§ **PASSAGE TO READ**
○ ○ ○ ○

Jim Lambie: Perceptions of Domesticity

Glaswegian visual artist Jim Lambie (b. 1964) graduated from the Glasgow School of Art in 1994 and has since gained international acclaim, winning the 2005 Turner Prize for the installation Mental Oyster, and exhibiting at Fruitmarket Gallery, Edinburgh, Museum of Fine Arts, Boston and Hishorn Museum and Sculpture Garden, Washington DC, amongst many others.

Electrolux at the Modern Institute, Glasgow, marks Lambie’s sixth solo exhibition with recognisable works and a new collection that questions the role of objects outside of their usual contexts and sets up interesting dialogues about domestic life.

Playing upon both the history of the building and its new widely recognised identity as a culturally relevant location, Lambie fills the entirety of the gallery with seven washing machines. Having originally been used as a wash house, the memories of the space are brought into focus, creating interesting connotations as a conceptual installation as the items are no longer functioning or existing within the semantics of cleaning.

○ ○ ○ ○

§ **ACTIONS TO TAKE**
1. From the passage on Jim Lambie, list every gallery or museum named as a place where Lambie has exhibited, with its city.
2. Retype the stretch of the passage on Jim Lambie from "Jim Lambie: Perceptions" through "about domestic life.".

§ **RECORDS PROVIDED**
○ ○ ○ ○

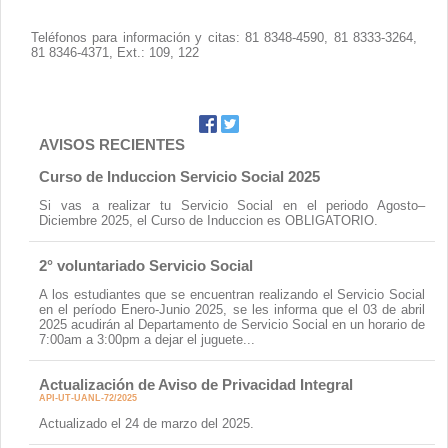
Teléfonos para información y citas: 81 8348-4590, 81 8333-3264,
81 8346-4371, Ext.: 109, 122
AVISOS RECIENTES
Curso de Induccion Servicio Social 2025
Si vas a realizar tu Servicio Social en el periodo Agosto–
Diciembre 2025, el Curso de Induccion es OBLIGATORIO.
2° voluntariado Servicio Social
A los estudiantes que se encuentran realizando el Servicio Social
en el período Enero-Junio 2025, se les informa que el 03 de abril
2025 acudirán al Departamento de Servicio Social en un horario de
7:00am a 3:00pm a dejar el juguete...
Actualización de Aviso de Privacidad Integral
API-UT-UANL-72/2025
Actualizado el 24 de marzo del 2025.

○ ○ ○ ○

§ **SOLUTIONS TO THE TASKS**
1.
- Fruitmarket Gallery, Edinburgh
- Museum of Fine Arts, Boston
- Hishorn Museum and Sculpture Garden, Washington DC
- The Modern Institute, Glasgow

2.
Jim Lambie: Perceptions of Domesticity

Glaswegian visual artist Jim Lambie (b. 1964) graduated from the Glasgow School of Art in 1994 and has since gained international acclaim, winning the 2005 Turner Prize for the installation Mental Oyster, and exhibiting at Fruitmarket Gallery, Edinburgh, Museum of Fine Arts, Boston and Hishorn Museum and Sculpture Garden, Washington DC, amongst many others.

Electrolux at the Modern Institute, Glasgow, marks Lambie’s sixth solo exhibition with recognisable works and a new collection that questions the role of objects outside of their usual contexts and sets up interesting dialogues about domestic life.